Rather’s report was based on a series of documents that were quickly derided as phony, first by conservative bloggers like the team at PowerLine. Mainstream media outlets like ABC soon pounced, and suddenly show producer Mary Mapes (Cate Blanchett) and her CBS cohorts are scrambling to defend their handiwork.
What follows is a series of falsehoods and cherry-picked information meant to show that Rather’s team had the story dead to rights — that it was right all along, not widely discredited and eventually dismissed as lies. Only CBS threw them collectively under the bus rather than let them defend themselves, the rewrite of history says. Why wouldn’t the network support its superstar talent … and save face in the process?
The film couldn’t lionize the key players any more if it had used CGI magic to have halos float above their heads.
It’s because the network wanted to curry favor with the Bush administration over pending legislation that could earn parent company Viacom millions, or so Topher Grace screams during a particularly embarrassing sequence in the movie.
So why did CBS run the National Guard report in the first place? And what about the network’s extensive, award-winning Abu Ghraib coverage that inflicted heavy damage on Bush’s presidency?
“Truth” offers some intriguing behind-the-scenes glimpses of the news creation process. The bond between Rather and Mapes also plays out effectively. She grew up with an abusive father and sees the Texan newscaster, who took over for the avuncular news icon Walter Cronkite, as a more saintly father figure. Then again, nearly every character on Team Mapes is a saint.
The film couldn’t lionize the key players any more if it had used CGI magic to have halos float above their heads. Why did Rather become a journalist in the first place, a character asks him.
“Curiosity,” he replies, fighting the urge to pat himself on the back.
“Truth” starts laying on the partisan bromides more heavily in the third act. One scene shows the Mapes family in their home, with a pack of journalists camped outside. We see a flash of the Fox News logo, a dog whistle for liberal viewers of their evil intentions. And we’re told talk radio helped “lynch” Mapes and her investigation.
In one laughable scene, the allegedly tough Mapes is driven to tears when she reads some GOP critics saying nasty things about her. Darn those conservatives who dare question her ethics.
“Truth” clings to the notion that those documents were real all along.

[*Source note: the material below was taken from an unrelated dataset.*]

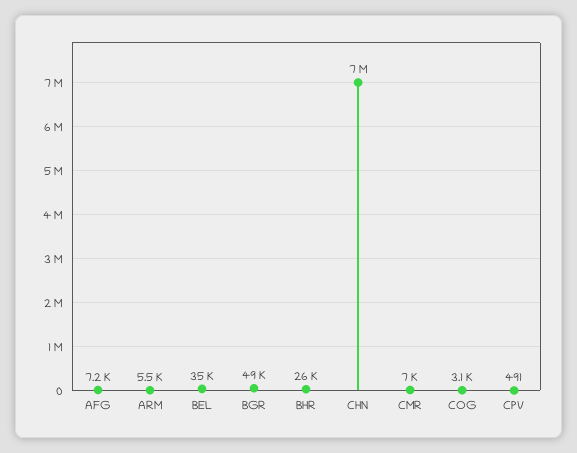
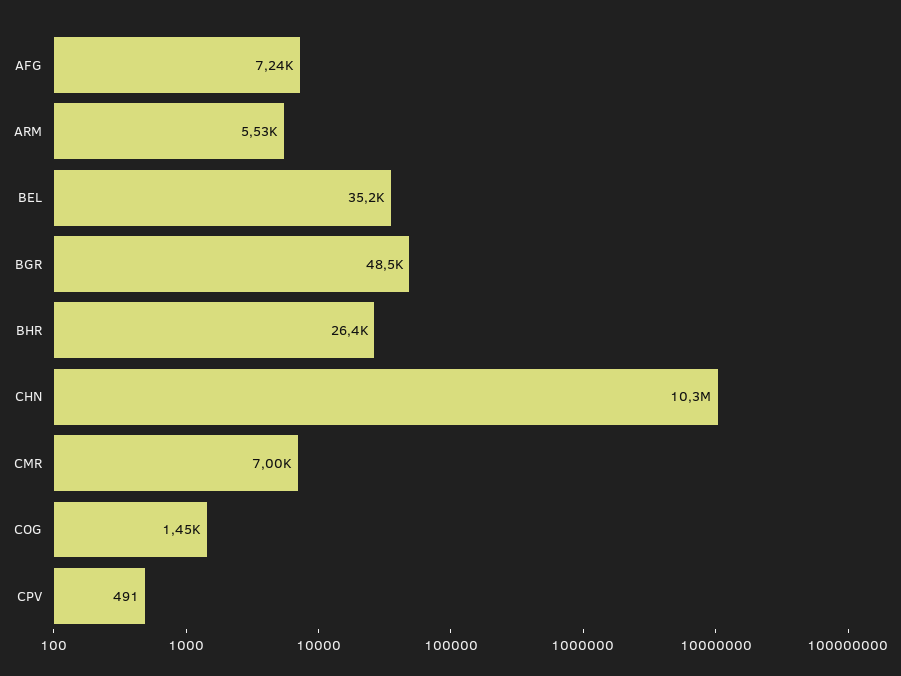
CHN: 7000000 -> 10300000
COG: 3100 -> 1450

It explains away one typographical problem brought up by critics while ignoring multiple, equally damning flaws. Turns out those wicked conservative bloggers were the “curious” ones all along.
They’re also giddy at the thought of taking down Bush, but aghast that anyone would question their ideological fealty as a result.
And here’s one question for everyone connected to “Truth.” Any interest in a sequel blasting journalists who sat on their hands while President Obama lied … and lied some more … about his health care overhaul? (“If youi like your doctor, you can keep your doctor.” “Your premiums will go down.”).
Or will “Truth 2” rage against a media eager to find audiences tiring of Hillary Clinton’s email scandal, rather that pursuing it with the passion Mapes and company brought to BushGate?
There’s never a moment in “Truth” where Mapes’ team honestly questions their story, their tactics or the truth they told the American public. It’s similar to how CNBC anchor John Harwood, after outlets both left and right eviscerated his handling of Wednesday’s GOP debate, defended his handiwork as being sound journalism.
Let’s give it to Team “Truth.” They know precisely how reporters operated in 2004 … and now.